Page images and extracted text
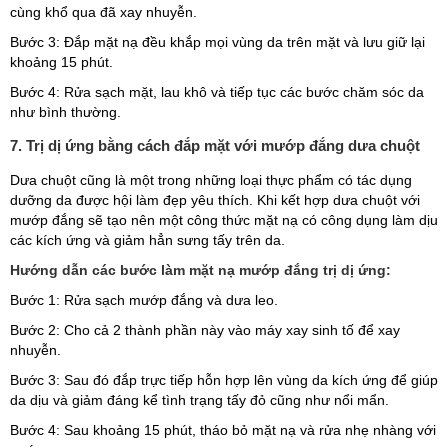
cùng khổ qua đã xay nhuyễn.
Bước 3: Đắp mặt nạ đều khắp mọi vùng da trên mặt và lưu giữ lại
khoảng 15 phút.
Bước 4: Rửa sạch mặt, lau khô và tiếp tục các bước chăm sóc da
như bình thường.
7. Trị dị ứng bằng cách đắp mặt với mướp đắng dưa chuột
Dưa chuột cũng là một trong những loại thực phẩm có tác dụng
dưỡng da được hội làm đẹp yêu thích. Khi kết hợp dưa chuột với
mướp đắng sẽ tạo nên một công thức mặt nạ có công dụng làm dịu
các kích ứng và giảm hẳn sưng tấy trên da.
Hướng dẫn các bước làm mặt nạ mướp đắng trị dị ứng:
Bước 1: Rửa sạch mướp đắng và dưa leo.
Bước 2: Cho cả 2 thành phần này vào máy xay sinh tố để xay
nhuyễn.
Bước 3: Sau đó đắp trực tiếp hỗn hợp lên vùng da kích ứng để giúp
da dịu và giảm đáng kể tình trạng tấy đỏ cũng như nổi mẩn.
Bước 4: Sau khoảng 15 phút, tháo bỏ mặt nạ và rửa nhẹ nhàng với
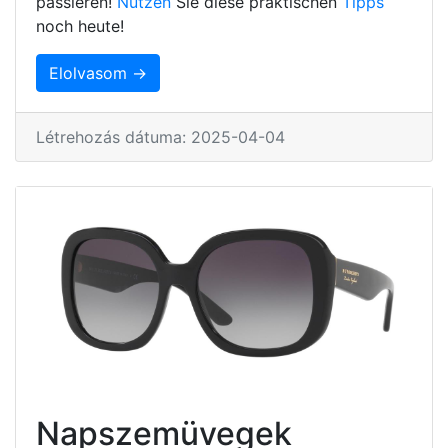
passieren!
Nutzen
Sie diese praktischen
Tipps
noch heute!
Elolvasom →
Létrehozás dátuma: 2025-04-04
Napszemüvegek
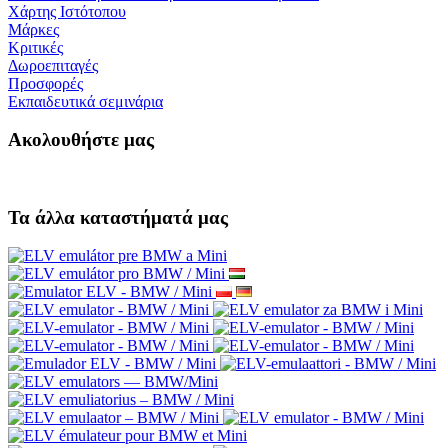
Χάρτης Ιστότοπου
Μάρκες
Κριτικές
Δωροεπιταγές
Προσφορές
Εκπαιδευτικά σεμινάρια
Ακολουθήστε μας
Τα άλλα καταστήματά μας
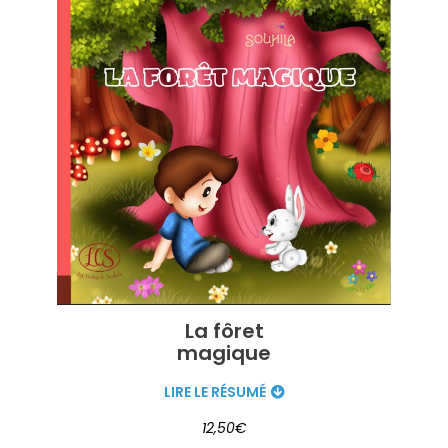
La fôret
magique
LIRE LE RÉSUMÉ
12,50€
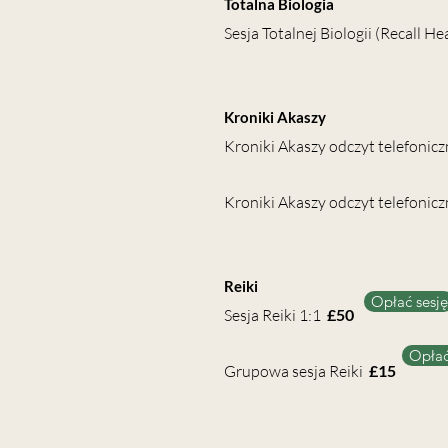
Totalna Biologia
Sesja Totalnej Biologii (Recall H
Kroniki Akaszy
Kroniki Akaszy odczyt telefonicz
Kroniki Akaszy odczyt telefonic
Reiki
Opłać sesję
Sesja Reiki 1:1
£50
Opłać
Grupowa sesja Reiki
£15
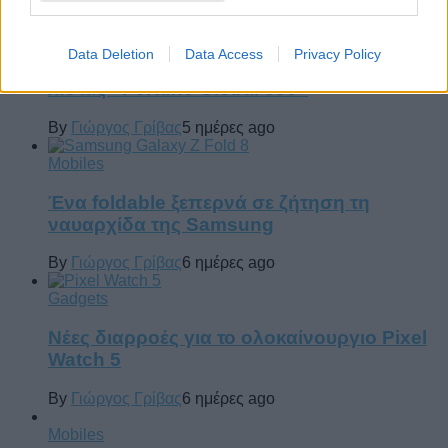
Computers
Data Deletion
Data Access
Privacy Policy
Η Lenovo ανεβαίνει στη θέση 153 της
λίστας «Fortune Global 500»
By
Γιώργος Γρίβας
5 ημέρες ago
Mobiles
Ένα foldable ξεπερνά σε ζήτηση τη
ναυαρχίδα της Samsung
By
Γιώργος Γρίβας
6 ημέρες ago
Gadgets
Νέες διαρροές για το ολοκαίνουργιο Pixel
Watch 5
By
Γιώργος Γρίβας
6 ημέρες ago
Mobiles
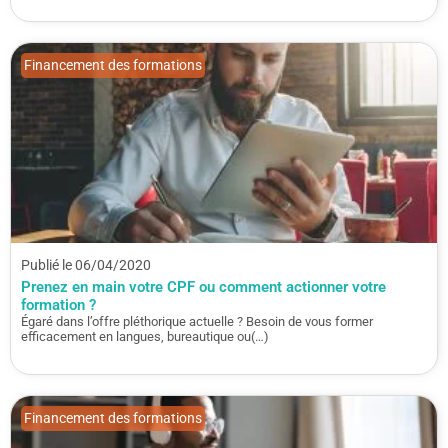
Financement des formations
Publié le 06/04/2020
Prenez en main votre CPF ou comment actionner votre
formation ?
Égaré dans l’offre pléthorique actuelle ? Besoin de vous former
efficacement en langues, bureautique ou(…)
Financement des formations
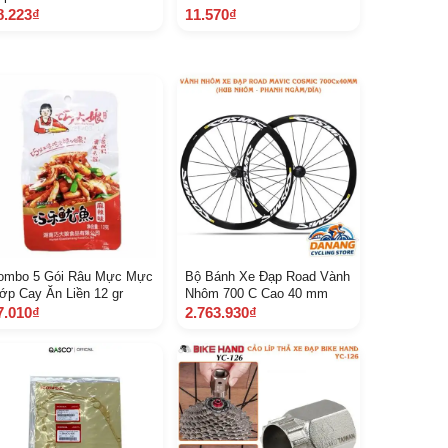
8.223₫
11.570₫
ombo 5 Gói Râu Mực Mực
Bộ Bánh Xe Đạp Road Vành
ớp Cay Ăn Liền 12 gr
Nhôm 700 C Cao 40 mm
7.010₫
2.763.930₫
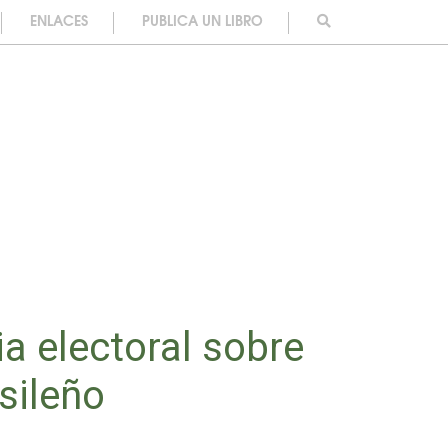
ENLACES
PUBLICA UN LIBRO
ia electoral sobre
asileño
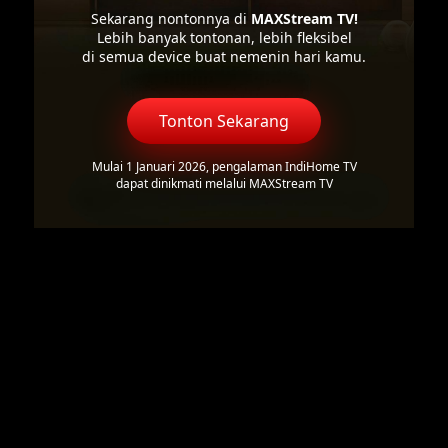
Sekarang nontonnya di
MAXStream TV!
Lebih banyak tontonan, lebih fleksibel
di semua device buat nemenin hari kamu.
Tonton Sekarang
Mulai 1 Januari 2026, pengalaman IndiHome TV
dapat dinikmati melalui MAXStream TV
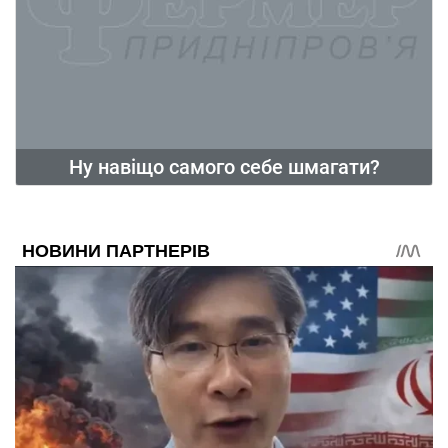
Ну навіщо самого себе шмагати?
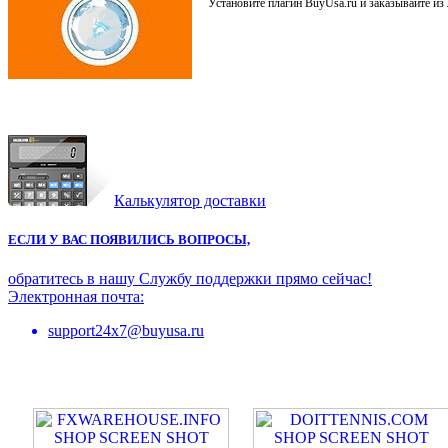
Установите плагин BuyUsa.ru и заказывайте из
Калькулятор доставки
ЕСЛИ У ВАС ПОЯВИЛИСЬ ВОПРОСЫ,
обратитесь в нашу Службу поддержки прямо сейчас!
Электронная почта:
support24x7@buyusa.ru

WHAT YOU HAVE TO DO
Return every line in the records above that contains the word "mướp".

TASK OUTPUT
7. Trị dị ứng bằng cách đắp mặt với mướp đắng dưa chuột
mướp đắng sẽ tạo nên một công thức mặt nạ có công dụng làm dịu
Hướng dẫn các bước làm mặt nạ mướp đắng trị dị ứng:
Bước 1: Rửa sạch mướp đắng và dưa leo.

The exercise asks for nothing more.